Imagine checking your smartphone in 1776 and finding this from @realThomasJefferson: “So many people are saying we need this Declaration. It’s something really special for our great country. King George is a disgrace and total loser. Now we’re independent. So important!”
Fortunately, the actual real Thomas Jefferson didn’t operate that way. He dealt in reason and ideas. Someday future historians will examine the founders’ writings alongside our current leader’s pile of tweets and marvel at our precipitous decline.
Human beings are forgetful. That’s why Exodus ordained the Sabbath to remember the Creator, and why Jesus gave his disciples the memorial of communion to remember him.
The Fourth of July is one of our national memorials. John Adams predicted it would be commemorated as our “Day of Deliverance.” That deliverance goes beyond the birth of the nation. It resides in the promised nature of that nation, a promise toward which we’ve struggled with more and less success for 243 years.
The Declaration of Independence is more than an announcement. It’s an explanation.
First, Jefferson explains the reason for the document — that people engaging in a revolution to become a separate nation owe the world a statement of the causes.

:: Given information ::
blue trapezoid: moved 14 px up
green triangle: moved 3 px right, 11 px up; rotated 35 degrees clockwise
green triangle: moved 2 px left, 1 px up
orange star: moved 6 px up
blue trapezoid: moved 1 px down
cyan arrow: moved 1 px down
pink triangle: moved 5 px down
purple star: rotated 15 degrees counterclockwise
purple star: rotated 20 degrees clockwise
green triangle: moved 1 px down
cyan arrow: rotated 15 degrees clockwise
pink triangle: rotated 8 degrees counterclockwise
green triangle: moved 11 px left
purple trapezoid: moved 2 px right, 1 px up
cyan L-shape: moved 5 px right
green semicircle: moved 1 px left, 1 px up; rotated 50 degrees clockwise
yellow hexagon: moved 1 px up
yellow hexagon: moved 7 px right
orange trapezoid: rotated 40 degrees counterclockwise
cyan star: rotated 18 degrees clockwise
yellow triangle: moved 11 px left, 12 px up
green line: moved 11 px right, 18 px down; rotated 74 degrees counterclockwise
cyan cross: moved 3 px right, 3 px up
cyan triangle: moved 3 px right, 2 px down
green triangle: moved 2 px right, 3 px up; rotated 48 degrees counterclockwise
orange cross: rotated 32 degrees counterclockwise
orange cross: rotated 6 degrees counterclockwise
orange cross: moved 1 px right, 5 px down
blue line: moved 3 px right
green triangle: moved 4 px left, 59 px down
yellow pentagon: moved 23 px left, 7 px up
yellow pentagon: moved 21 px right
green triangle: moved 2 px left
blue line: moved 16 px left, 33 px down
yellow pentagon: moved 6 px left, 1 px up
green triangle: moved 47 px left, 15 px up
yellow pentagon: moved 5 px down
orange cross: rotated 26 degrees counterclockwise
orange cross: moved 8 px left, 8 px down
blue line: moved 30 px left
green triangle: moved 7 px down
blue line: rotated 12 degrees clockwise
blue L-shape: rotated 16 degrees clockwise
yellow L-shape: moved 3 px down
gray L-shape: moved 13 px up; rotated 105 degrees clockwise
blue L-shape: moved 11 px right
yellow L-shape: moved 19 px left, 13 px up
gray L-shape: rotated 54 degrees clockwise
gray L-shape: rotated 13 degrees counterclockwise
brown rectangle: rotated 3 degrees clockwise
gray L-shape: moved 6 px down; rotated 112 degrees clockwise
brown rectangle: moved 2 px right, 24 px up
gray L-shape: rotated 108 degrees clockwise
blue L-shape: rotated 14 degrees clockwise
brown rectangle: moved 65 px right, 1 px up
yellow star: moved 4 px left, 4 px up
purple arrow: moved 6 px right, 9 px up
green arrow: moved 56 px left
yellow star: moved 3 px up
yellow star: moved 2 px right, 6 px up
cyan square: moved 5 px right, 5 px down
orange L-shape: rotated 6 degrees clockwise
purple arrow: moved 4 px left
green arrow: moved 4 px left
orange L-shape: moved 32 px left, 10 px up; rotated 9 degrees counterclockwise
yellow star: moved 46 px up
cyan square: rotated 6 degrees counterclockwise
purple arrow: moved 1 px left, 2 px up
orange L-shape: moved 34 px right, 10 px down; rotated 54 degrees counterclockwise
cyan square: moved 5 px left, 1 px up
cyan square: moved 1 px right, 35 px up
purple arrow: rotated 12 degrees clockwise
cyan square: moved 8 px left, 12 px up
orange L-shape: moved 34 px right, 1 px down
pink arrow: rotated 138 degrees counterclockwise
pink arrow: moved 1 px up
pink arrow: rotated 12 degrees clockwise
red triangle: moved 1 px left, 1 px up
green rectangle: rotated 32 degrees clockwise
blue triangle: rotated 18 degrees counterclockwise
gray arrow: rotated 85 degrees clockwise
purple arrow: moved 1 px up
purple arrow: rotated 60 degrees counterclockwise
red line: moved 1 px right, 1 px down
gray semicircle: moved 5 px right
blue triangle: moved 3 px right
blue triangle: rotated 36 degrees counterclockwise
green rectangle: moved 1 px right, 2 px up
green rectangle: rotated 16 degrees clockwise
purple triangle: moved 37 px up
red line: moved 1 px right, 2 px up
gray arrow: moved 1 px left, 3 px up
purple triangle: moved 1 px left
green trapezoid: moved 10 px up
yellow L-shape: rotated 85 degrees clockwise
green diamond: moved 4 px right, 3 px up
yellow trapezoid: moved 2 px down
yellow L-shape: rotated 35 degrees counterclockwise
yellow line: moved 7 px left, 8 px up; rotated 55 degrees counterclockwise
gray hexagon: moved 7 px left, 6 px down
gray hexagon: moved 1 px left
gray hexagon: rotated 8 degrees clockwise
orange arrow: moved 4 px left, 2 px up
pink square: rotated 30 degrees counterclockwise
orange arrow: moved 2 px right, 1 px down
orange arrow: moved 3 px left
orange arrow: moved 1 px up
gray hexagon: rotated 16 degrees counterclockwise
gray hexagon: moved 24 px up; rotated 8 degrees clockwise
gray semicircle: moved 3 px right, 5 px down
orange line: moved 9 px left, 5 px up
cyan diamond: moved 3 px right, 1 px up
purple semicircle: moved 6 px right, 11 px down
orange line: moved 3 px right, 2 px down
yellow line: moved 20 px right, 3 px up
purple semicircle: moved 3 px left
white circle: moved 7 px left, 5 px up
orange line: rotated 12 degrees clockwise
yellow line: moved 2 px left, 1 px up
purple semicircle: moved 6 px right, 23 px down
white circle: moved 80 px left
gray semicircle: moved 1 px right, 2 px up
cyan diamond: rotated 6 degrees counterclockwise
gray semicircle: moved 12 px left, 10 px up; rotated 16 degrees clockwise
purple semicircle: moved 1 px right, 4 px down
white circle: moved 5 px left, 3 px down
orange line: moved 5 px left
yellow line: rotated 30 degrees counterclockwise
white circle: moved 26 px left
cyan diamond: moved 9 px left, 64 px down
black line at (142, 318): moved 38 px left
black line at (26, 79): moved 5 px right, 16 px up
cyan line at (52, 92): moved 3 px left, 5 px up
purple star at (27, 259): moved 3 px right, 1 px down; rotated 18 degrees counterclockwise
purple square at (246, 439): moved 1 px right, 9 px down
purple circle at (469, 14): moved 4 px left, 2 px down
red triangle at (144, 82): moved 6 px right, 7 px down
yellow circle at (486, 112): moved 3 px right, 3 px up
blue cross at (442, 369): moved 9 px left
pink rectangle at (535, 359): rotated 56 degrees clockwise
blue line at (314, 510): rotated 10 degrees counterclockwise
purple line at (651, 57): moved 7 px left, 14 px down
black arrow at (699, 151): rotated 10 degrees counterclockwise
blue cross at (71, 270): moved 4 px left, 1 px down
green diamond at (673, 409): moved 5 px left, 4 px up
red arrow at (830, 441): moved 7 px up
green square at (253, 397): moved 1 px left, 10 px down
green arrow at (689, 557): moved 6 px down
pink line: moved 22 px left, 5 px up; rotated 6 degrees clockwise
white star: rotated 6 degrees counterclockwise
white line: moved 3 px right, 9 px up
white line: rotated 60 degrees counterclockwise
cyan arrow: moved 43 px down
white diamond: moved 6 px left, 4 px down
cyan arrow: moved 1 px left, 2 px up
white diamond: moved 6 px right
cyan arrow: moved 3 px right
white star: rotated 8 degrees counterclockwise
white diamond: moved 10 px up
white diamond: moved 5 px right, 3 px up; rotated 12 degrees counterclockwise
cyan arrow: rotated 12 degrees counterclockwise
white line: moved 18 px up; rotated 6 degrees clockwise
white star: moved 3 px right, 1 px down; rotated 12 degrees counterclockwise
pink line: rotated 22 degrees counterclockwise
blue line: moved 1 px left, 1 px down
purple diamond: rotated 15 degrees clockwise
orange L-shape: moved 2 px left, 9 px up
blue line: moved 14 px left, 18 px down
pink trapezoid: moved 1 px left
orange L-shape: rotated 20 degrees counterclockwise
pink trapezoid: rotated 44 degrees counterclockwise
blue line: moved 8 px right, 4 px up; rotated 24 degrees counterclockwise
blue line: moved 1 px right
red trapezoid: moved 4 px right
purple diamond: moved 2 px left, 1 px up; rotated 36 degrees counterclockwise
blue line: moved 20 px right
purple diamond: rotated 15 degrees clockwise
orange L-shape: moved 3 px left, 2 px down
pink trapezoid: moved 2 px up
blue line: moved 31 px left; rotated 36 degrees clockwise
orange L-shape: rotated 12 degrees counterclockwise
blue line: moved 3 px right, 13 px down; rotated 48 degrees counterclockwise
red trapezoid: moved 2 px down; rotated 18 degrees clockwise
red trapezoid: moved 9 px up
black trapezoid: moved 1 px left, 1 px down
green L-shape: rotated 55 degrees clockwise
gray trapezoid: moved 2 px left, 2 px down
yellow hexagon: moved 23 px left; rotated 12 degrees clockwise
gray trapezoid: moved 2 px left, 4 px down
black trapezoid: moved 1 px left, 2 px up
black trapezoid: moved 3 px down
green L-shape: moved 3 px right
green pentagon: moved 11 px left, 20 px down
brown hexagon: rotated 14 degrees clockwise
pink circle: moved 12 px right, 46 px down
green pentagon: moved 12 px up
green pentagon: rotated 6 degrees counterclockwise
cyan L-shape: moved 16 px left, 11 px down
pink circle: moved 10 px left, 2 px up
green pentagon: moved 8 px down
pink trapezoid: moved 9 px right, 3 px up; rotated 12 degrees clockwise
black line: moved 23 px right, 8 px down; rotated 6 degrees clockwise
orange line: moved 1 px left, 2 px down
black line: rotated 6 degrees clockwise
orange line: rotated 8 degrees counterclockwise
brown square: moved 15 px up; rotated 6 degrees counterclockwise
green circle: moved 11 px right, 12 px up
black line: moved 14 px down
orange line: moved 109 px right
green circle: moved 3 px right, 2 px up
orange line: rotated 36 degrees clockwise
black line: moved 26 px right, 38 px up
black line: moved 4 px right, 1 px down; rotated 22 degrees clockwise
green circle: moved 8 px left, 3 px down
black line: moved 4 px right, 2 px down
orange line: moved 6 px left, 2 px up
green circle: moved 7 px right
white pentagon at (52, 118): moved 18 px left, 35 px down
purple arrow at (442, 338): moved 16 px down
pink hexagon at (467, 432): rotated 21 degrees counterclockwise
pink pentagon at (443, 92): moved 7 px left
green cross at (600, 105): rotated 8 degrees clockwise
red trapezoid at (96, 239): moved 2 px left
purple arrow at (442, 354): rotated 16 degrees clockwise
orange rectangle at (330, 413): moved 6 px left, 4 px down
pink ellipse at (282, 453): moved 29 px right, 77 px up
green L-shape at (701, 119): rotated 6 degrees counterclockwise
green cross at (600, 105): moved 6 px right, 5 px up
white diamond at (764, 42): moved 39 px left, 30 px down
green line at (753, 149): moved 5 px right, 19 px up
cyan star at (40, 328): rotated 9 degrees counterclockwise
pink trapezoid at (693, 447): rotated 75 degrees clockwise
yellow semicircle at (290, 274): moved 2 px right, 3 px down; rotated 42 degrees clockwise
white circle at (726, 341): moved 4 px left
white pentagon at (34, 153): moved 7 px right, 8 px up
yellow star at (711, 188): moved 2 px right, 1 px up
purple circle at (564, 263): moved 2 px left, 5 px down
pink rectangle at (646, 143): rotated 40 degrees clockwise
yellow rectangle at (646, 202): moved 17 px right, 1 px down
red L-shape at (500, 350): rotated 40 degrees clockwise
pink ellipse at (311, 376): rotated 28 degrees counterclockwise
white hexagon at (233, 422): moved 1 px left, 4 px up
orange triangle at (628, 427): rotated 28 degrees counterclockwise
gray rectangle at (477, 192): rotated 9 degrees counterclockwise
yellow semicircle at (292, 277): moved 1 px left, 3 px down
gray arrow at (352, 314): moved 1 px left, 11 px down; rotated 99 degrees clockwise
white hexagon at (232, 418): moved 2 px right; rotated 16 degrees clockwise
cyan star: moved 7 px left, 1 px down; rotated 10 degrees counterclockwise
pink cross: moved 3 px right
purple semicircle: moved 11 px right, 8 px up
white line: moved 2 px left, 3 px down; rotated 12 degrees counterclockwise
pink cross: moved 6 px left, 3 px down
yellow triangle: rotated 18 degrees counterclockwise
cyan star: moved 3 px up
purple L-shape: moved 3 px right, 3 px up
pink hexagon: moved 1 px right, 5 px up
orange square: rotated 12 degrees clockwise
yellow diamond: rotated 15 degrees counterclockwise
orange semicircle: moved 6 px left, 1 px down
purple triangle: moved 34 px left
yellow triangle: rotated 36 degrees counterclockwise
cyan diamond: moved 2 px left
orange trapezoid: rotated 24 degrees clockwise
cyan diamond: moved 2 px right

:: Your assignment ::
Reproduce the whole essay on the Declaration of Independence verbatim. The items are separate material that stands on its own, apart from the essay.

:: Result for this exercise ::
Imagine checking your smartphone in 1776 and finding this from @realThomasJefferson: “So many people are saying we need this Declaration. It’s something really special for our great country. King George is a disgrace and total loser. Now we’re independent. So important!”
Fortunately, the actual real Thomas Jefferson didn’t operate that way. He dealt in reason and ideas. Someday future historians will examine the founders’ writings alongside our current leader’s pile of tweets and marvel at our precipitous decline.
Human beings are forgetful. That’s why Exodus ordained the Sabbath to remember the Creator, and why Jesus gave his disciples the memorial of communion to remember him.
The Fourth of July is one of our national memorials. John Adams predicted it would be commemorated as our “Day of Deliverance.” That deliverance goes beyond the birth of the nation. It resides in the promised nature of that nation, a promise toward which we’ve struggled with more and less success for 243 years.
The Declaration of Independence is more than an announcement. It’s an explanation.
First, Jefferson explains the reason for the document — that people engaging in a revolution to become a separate nation owe the world a statement of the causes.